● Exercise requirements:
Reproduce, without alteration, every line of the data; exclude the images.

(Stored data)
..............................
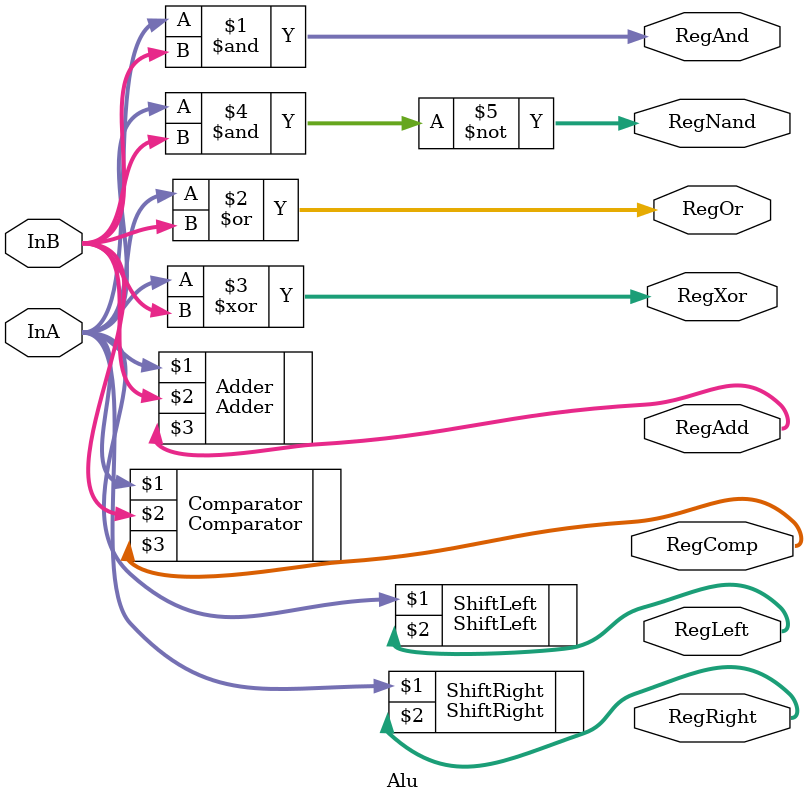
<source format=v>
`timescale 1ns / 1ps
module Alu(input [7:0] InA,InB,output [7:0] RegAdd,RegLeft,
RegRight,RegAnd,RegOr,RegXor,RegNand,RegComp );
Adder Adder(InA,InB,RegAdd);
ShiftLeft ShiftLeft(InA,RegLeft);
ShiftRight ShiftRight(InA,RegRight);
assign RegAnd = InA & InB;
assign RegOr = InA | InB;
assign RegXor = InA^InB;
assign RegNand = ~(InA&InB);
Comparator Comparator(InA,InB,RegComp);

endmodule

</source>
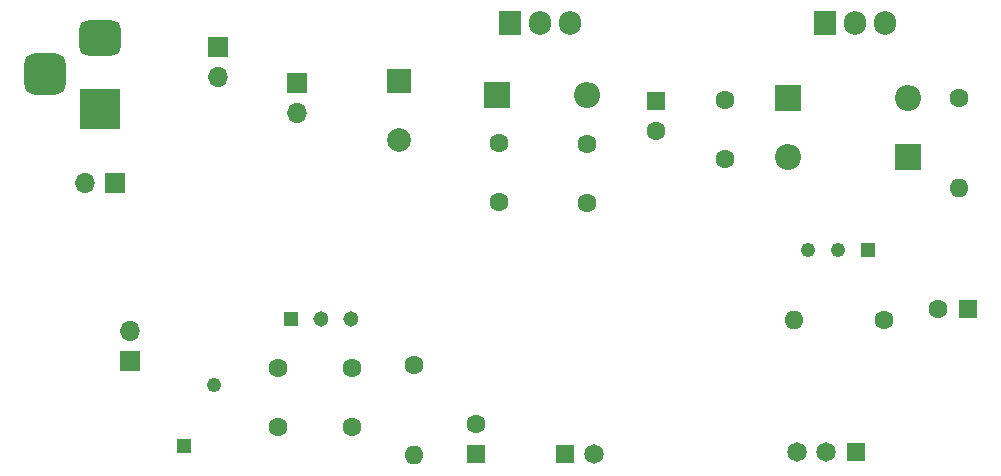
<source format=gts>
G04 #@! TF.GenerationSoftware,KiCad,Pcbnew,8.0.2*
G04 #@! TF.CreationDate,2024-08-09T17:56:16+09:00*
G04 #@! TF.ProjectId,powersupply,706f7765-7273-4757-9070-6c792e6b6963,rev?*
G04 #@! TF.SameCoordinates,Original*
G04 #@! TF.FileFunction,Soldermask,Top*
G04 #@! TF.FilePolarity,Negative*
%FSLAX46Y46*%
G04 Gerber Fmt 4.6, Leading zero omitted, Abs format (unit mm)*
G04 Created by KiCad (PCBNEW 8.0.2) date 2024-08-09 17:56:16*
%MOMM*%
%LPD*%
G01*
G04 APERTURE LIST*
G04 Aperture macros list*
%AMRoundRect*
0 Rectangle with rounded corners*
0 $1 Rounding radius*
0 $2 $3 $4 $5 $6 $7 $8 $9 X,Y pos of 4 corners*
0 Add a 4 corners polygon primitive as box body*
4,1,4,$2,$3,$4,$5,$6,$7,$8,$9,$2,$3,0*
0 Add four circle primitives for the rounded corners*
1,1,$1+$1,$2,$3*
1,1,$1+$1,$4,$5*
1,1,$1+$1,$6,$7*
1,1,$1+$1,$8,$9*
0 Add four rect primitives between the rounded corners*
20,1,$1+$1,$2,$3,$4,$5,0*
20,1,$1+$1,$4,$5,$6,$7,0*
20,1,$1+$1,$6,$7,$8,$9,0*
20,1,$1+$1,$8,$9,$2,$3,0*%
G04 Aperture macros list end*
%ADD10R,1.650000X1.650000*%
%ADD11C,1.650000*%
%ADD12R,1.217000X1.217000*%
%ADD13C,1.217000*%
%ADD14R,1.905000X2.000000*%
%ADD15O,1.905000X2.000000*%
%ADD16R,1.700000X1.700000*%
%ADD17O,1.700000X1.700000*%
%ADD18C,1.600000*%
%ADD19O,1.600000X1.600000*%
%ADD20R,1.305000X1.305000*%
%ADD21C,1.305000*%
%ADD22R,1.600000X1.600000*%
%ADD23R,3.500000X3.500000*%
%ADD24RoundRect,0.750000X-1.000000X0.750000X-1.000000X-0.750000X1.000000X-0.750000X1.000000X0.750000X0*%
%ADD25RoundRect,0.875000X-0.875000X0.875000X-0.875000X-0.875000X0.875000X-0.875000X0.875000X0.875000X0*%
%ADD26R,2.200000X2.200000*%
%ADD27O,2.200000X2.200000*%
%ADD28R,2.000000X2.000000*%
%ADD29C,2.000000*%
G04 APERTURE END LIST*
D10*
X107080000Y-84500000D03*
D11*
X109580000Y-84500000D03*
D12*
X74830000Y-83750000D03*
D13*
X77420000Y-78650000D03*
D14*
X129160000Y-47945000D03*
D15*
X131700000Y-47945000D03*
X134240000Y-47945000D03*
D16*
X77725000Y-49960000D03*
D17*
X77725000Y-52500000D03*
D16*
X70330000Y-76550000D03*
D17*
X70330000Y-74010000D03*
D14*
X102460000Y-47945000D03*
D15*
X105000000Y-47945000D03*
X107540000Y-47945000D03*
D18*
X134110000Y-73100000D03*
D19*
X126490000Y-73100000D03*
D16*
X84400000Y-53060000D03*
D17*
X84400000Y-55600000D03*
D18*
X120700000Y-54500000D03*
X120700000Y-59500000D03*
D10*
X131750000Y-84250000D03*
D11*
X129250000Y-84250000D03*
X126750000Y-84250000D03*
D18*
X109000000Y-58200000D03*
X109000000Y-63200000D03*
X89080000Y-77190000D03*
X89080000Y-82190000D03*
D20*
X83960000Y-73000000D03*
D21*
X86500000Y-73000000D03*
X89040000Y-73000000D03*
D12*
X132800000Y-67200000D03*
D13*
X130260000Y-67200000D03*
X127720000Y-67200000D03*
D22*
X114800000Y-54600000D03*
D18*
X114800000Y-57100000D03*
D23*
X67750000Y-55250000D03*
D24*
X67750000Y-49250000D03*
D25*
X63050000Y-52250000D03*
D18*
X101500000Y-58100000D03*
X101500000Y-63100000D03*
D22*
X141200000Y-72200000D03*
D18*
X138700000Y-72200000D03*
X82830000Y-77190000D03*
X82830000Y-82190000D03*
X94330000Y-76940000D03*
D19*
X94330000Y-84560000D03*
D18*
X140500000Y-54290000D03*
D19*
X140500000Y-61910000D03*
D26*
X101380000Y-54100000D03*
D27*
X109000000Y-54100000D03*
D22*
X99580000Y-84455113D03*
D18*
X99580000Y-81955113D03*
D28*
X93100000Y-52900000D03*
D29*
X93100000Y-57900000D03*
D16*
X69000000Y-61500000D03*
D17*
X66460000Y-61500000D03*
D26*
X126020000Y-54344887D03*
D27*
X136180000Y-54344887D03*
D26*
X136180000Y-59300000D03*
D27*
X126020000Y-59300000D03*
M02*

</source>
..............................
● Response to the task:
<source format=v>
`timescale 1ns / 1ps
module Alu(input [7:0] InA,InB,output [7:0] RegAdd,RegLeft,
RegRight,RegAnd,RegOr,RegXor,RegNand,RegComp );
Adder Adder(InA,InB,RegAdd);
ShiftLeft ShiftLeft(InA,RegLeft);
ShiftRight ShiftRight(InA,RegRight);
assign RegAnd = InA & InB;
assign RegOr = InA | InB;
assign RegXor = InA^InB;
assign RegNand = ~(InA&InB);
Comparator Comparator(InA,InB,RegComp);

endmodule

</source>
<source format=gts>
G04 #@! TF.GenerationSoftware,KiCad,Pcbnew,8.0.2*
G04 #@! TF.CreationDate,2024-08-09T17:56:16+09:00*
G04 #@! TF.ProjectId,powersupply,706f7765-7273-4757-9070-6c792e6b6963,rev?*
G04 #@! TF.SameCoordinates,Original*
G04 #@! TF.FileFunction,Soldermask,Top*
G04 #@! TF.FilePolarity,Negative*
%FSLAX46Y46*%
G04 Gerber Fmt 4.6, Leading zero omitted, Abs format (unit mm)*
G04 Created by KiCad (PCBNEW 8.0.2) date 2024-08-09 17:56:16*
%MOMM*%
%LPD*%
G01*
G04 APERTURE LIST*
G04 Aperture macros list*
%AMRoundRect*
0 Rectangle with rounded corners*
0 $1 Rounding radius*
0 $2 $3 $4 $5 $6 $7 $8 $9 X,Y pos of 4 corners*
0 Add a 4 corners polygon primitive as box body*
4,1,4,$2,$3,$4,$5,$6,$7,$8,$9,$2,$3,0*
0 Add four circle primitives for the rounded corners*
1,1,$1+$1,$2,$3*
1,1,$1+$1,$4,$5*
1,1,$1+$1,$6,$7*
1,1,$1+$1,$8,$9*
0 Add four rect primitives between the rounded corners*
20,1,$1+$1,$2,$3,$4,$5,0*
20,1,$1+$1,$4,$5,$6,$7,0*
20,1,$1+$1,$6,$7,$8,$9,0*
20,1,$1+$1,$8,$9,$2,$3,0*%
G04 Aperture macros list end*
%ADD10R,1.650000X1.650000*%
%ADD11C,1.650000*%
%ADD12R,1.217000X1.217000*%
%ADD13C,1.217000*%
%ADD14R,1.905000X2.000000*%
%ADD15O,1.905000X2.000000*%
%ADD16R,1.700000X1.700000*%
%ADD17O,1.700000X1.700000*%
%ADD18C,1.600000*%
%ADD19O,1.600000X1.600000*%
%ADD20R,1.305000X1.305000*%
%ADD21C,1.305000*%
%ADD22R,1.600000X1.600000*%
%ADD23R,3.500000X3.500000*%
%ADD24RoundRect,0.750000X-1.000000X0.750000X-1.000000X-0.750000X1.000000X-0.750000X1.000000X0.750000X0*%
%ADD25RoundRect,0.875000X-0.875000X0.875000X-0.875000X-0.875000X0.875000X-0.875000X0.875000X0.875000X0*%
%ADD26R,2.200000X2.200000*%
%ADD27O,2.200000X2.200000*%
%ADD28R,2.000000X2.000000*%
%ADD29C,2.000000*%
G04 APERTURE END LIST*
D10*
X107080000Y-84500000D03*
D11*
X109580000Y-84500000D03*
D12*
X74830000Y-83750000D03*
D13*
X77420000Y-78650000D03*
D14*
X129160000Y-47945000D03*
D15*
X131700000Y-47945000D03*
X134240000Y-47945000D03*
D16*
X77725000Y-49960000D03*
D17*
X77725000Y-52500000D03*
D16*
X70330000Y-76550000D03*
D17*
X70330000Y-74010000D03*
D14*
X102460000Y-47945000D03*
D15*
X105000000Y-47945000D03*
X107540000Y-47945000D03*
D18*
X134110000Y-73100000D03*
D19*
X126490000Y-73100000D03*
D16*
X84400000Y-53060000D03*
D17*
X84400000Y-55600000D03*
D18*
X120700000Y-54500000D03*
X120700000Y-59500000D03*
D10*
X131750000Y-84250000D03*
D11*
X129250000Y-84250000D03*
X126750000Y-84250000D03*
D18*
X109000000Y-58200000D03*
X109000000Y-63200000D03*
X89080000Y-77190000D03*
X89080000Y-82190000D03*
D20*
X83960000Y-73000000D03*
D21*
X86500000Y-73000000D03*
X89040000Y-73000000D03*
D12*
X132800000Y-67200000D03*
D13*
X130260000Y-67200000D03*
X127720000Y-67200000D03*
D22*
X114800000Y-54600000D03*
D18*
X114800000Y-57100000D03*
D23*
X67750000Y-55250000D03*
D24*
X67750000Y-49250000D03*
D25*
X63050000Y-52250000D03*
D18*
X101500000Y-58100000D03*
X101500000Y-63100000D03*
D22*
X141200000Y-72200000D03*
D18*
X138700000Y-72200000D03*
X82830000Y-77190000D03*
X82830000Y-82190000D03*
X94330000Y-76940000D03*
D19*
X94330000Y-84560000D03*
D18*
X140500000Y-54290000D03*
D19*
X140500000Y-61910000D03*
D26*
X101380000Y-54100000D03*
D27*
X109000000Y-54100000D03*
D22*
X99580000Y-84455113D03*
D18*
X99580000Y-81955113D03*
D28*
X93100000Y-52900000D03*
D29*
X93100000Y-57900000D03*
D16*
X69000000Y-61500000D03*
D17*
X66460000Y-61500000D03*
D26*
X126020000Y-54344887D03*
D27*
X136180000Y-54344887D03*
D26*
X136180000Y-59300000D03*
D27*
X126020000Y-59300000D03*
M02*

</source>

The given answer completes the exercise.